Ракшас пытался из слов Суматики составить себе хоть какое-то представление о том, что происходит, но
безуспешно. Все было слишком отрывочно и неопределенно.
“В чем же дело? – задумчиво спрашивал себя министр. – Что все это может означать?”
Гла в а XXI
ВСТРЕЧА С МАХАРАДЖЕЙ
Ракшас чувствовал беспокойство и неуверенность. Было известно, что радже в ближайшие дни грозит
опасность и что опасность эта исходит от Мурадеви. Но какая польза от таких расплывчатых, ничем не
подтвержденных сведений? Тщетны были все попытки Ракшаса узнать подробности. Суматика не могла сказать
ничего вразумительного. “Возможно, она действительно не знает, – думал министр, – или так напугана, что
не решается говорить”.
Ракшас испытывал к себе отвращение потому, что он, такой дальновидный, такой опытный политик,
теперь, когда жизни раджи угрожала опасность, оказался совершенно беспомощным.
Суматика все не уходила и молча стояла перед министром.
– Послушай, – обратился к ней Ракшас, – ты не должна колебаться, если хочешь спасти своего
повелителя. Будь решительной и помни, что сейчас не время мешкать.
– Если вы приказывает господин, я пойду, – повторила Суматика. – Но, наверно, я не вернусь.
Мурадеви очень сильно подозревает меня и как только увидит, что я пытаюсь уйти из дворца, прикажет убить
или бросить в тюрьму. Вы обо мне больше и не услышите. Но умоляю вас, отправляйтесь к махарадже и
немедленно, под любым предлогом уведите его из дворца. Если это удастся, вы спасете раджу. Но если вы этого
не сделаете, все пропало. Жизнь махараджи можно сохранить, если он уйдет из спальни Мурадеви. Вы
приказываете – я ухожу. На все воля божья.

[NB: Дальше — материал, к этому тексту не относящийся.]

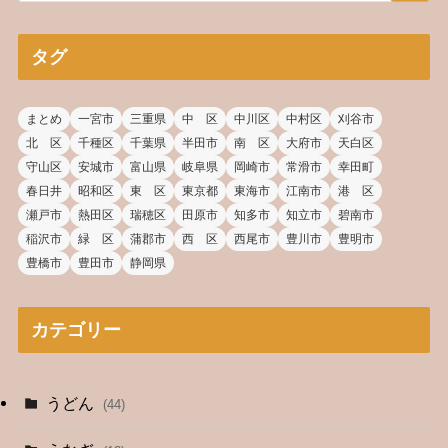
タグ
まとめ
一宮市
三重県
中 区
中川区
中村区
刈谷市
北 区
千種区
千葉県
半田市
南 区
大府市
天白区
守山区
安城市
富山県
岐阜県
岡崎市
常滑市
幸田町
春日井
昭和区
東 区
東京都
東海市
江南市
港 区
瀬戸市
熱田区
瑞穂区
田原市
知多市
知立市
碧南市
稲沢市
緑 区
蒲郡市
西 区
西尾市
豊川市
豊明市
豊橋市
豊田市
静岡県
カテゴリー
うどん
(44)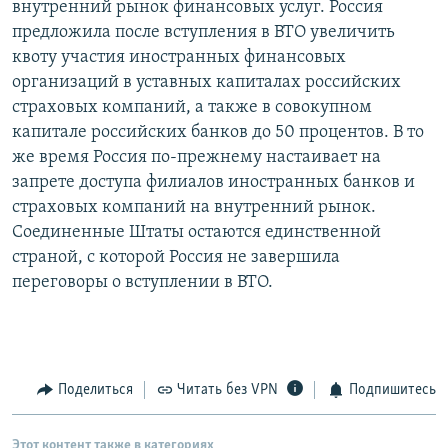
внутренний рынок финансовых услуг. Россия
РАСПИСАНИЕ ВЕЩАНИЯ
предложила после вступления в ВТО увеличить
ПОДПИШИТЕСЬ НА РАССЫЛКУ
квоту участия иностранных финансовых
организаций в уставных капиталах российских
страховых компаний, а также в совокупном
СОЦИАЛЬНЫЕ СЕТИ
капитале российских банков до 50 процентов. В то
же время Россия по-прежнему настаивает на
запрете доступа филиалов иностранных банков и
страховых компаний на внутренний рынок.
Соединенные Штаты остаются единственной
Все сайты РСЕ/РС
страной, с которой Россия не завершила
переговоры о вступлении в ВТО.
Поделиться
Читать без VPN
Подпишитесь
Этот контент также в категориях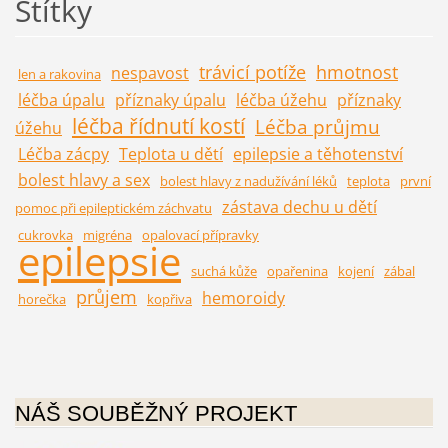
Štítky
trávicí potíže
hmotnost
nespavost
len a rakovina
léčba úpalu
příznaky úpalu
léčba úžehu
příznaky
léčba řídnutí kostí
Léčba průjmu
úžehu
Léčba zácpy
Teplota u dětí
epilepsie a těhotenství
bolest hlavy a sex
bolest hlavy z nadužívání léků
teplota
první
zástava dechu u dětí
pomoc při epileptickém záchvatu
cukrovka
migréna
opalovací přípravky
epilepsie
suchá kůže
opařenina
kojení
zábal
průjem
hemoroidy
horečka
kopřiva
NÁŠ SOUBĚŽNÝ PROJEKT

Ракшас не очень внимательно слушал речь служанки. Он был занят своими мыслями и не сразу заметил,
что Суматика ушла. Министр удивился ее внезапному уходу и позвал привратника. Тот сказал, что гостья
действительно ушла, и Ракшас снова погрузился в собственные мысли. Он понял, вернее почувствовал, что на
Магадху надвигается беда.
“Ради блага царского дома, – думал министр, – я не дал тогда этой женщине из касты шудр стать
царицей. И хотя отцом ее сына был раджа, все-таки решил убить мальчишку, ибо рано или поздно он осквернил
бы престол. А сейчас эта низкорожденная, от которой раджа без ума, снова стала для меня помехой. Дханананда
теперь невозможно даже увидеть, а о беседе с ним и говорить нечего. Самое страшное во всем этом то, что я до
сих пор ничего не могу придумать. На днях я сочинил предлог, чтобы встретиться с раджей. Я сказал, что нам
грозит вражеское нашествие и что мне необходимо его видеть. Встреча состоялась. А что придумать на этот
раз? Если министр не может увидеть своего повелителя, поистине, это дурной знак. Но я должен сделать все,
что в моих силах”.
Он тут же написал письмо радже и отослал его с верным человеком в покои Мурадеви. Письмо было
доставлено без помех и немедленно принято, словно только его и ждали. Когда раджа сломил печать и
погрузился в чтение, Мурадеви, сидевшая рядом, спросила, кто пишет махарадже.
– Ракшас, – ответил тот.
– Что-то министр стал присылать слишком много писем, – сказала Мурадеви. – Похоже на то, что он
хочет с вами встретиться. Ваша любовь вернулась ко мне, а он ненавидит меня по-прежнему. Мне кажется, он
решил писать письма, чтобы не приходить в мои покои.
– Ракшас пишет, – сказал раджа, – что ему мешают встретиться со мной и что с ним поступают
несправедливо.
– Поступают несправедливо? – удивилась Мурадеви. – Когда самому не хочется идти, всегда
мерещатся разные помехи. А чего он добивается?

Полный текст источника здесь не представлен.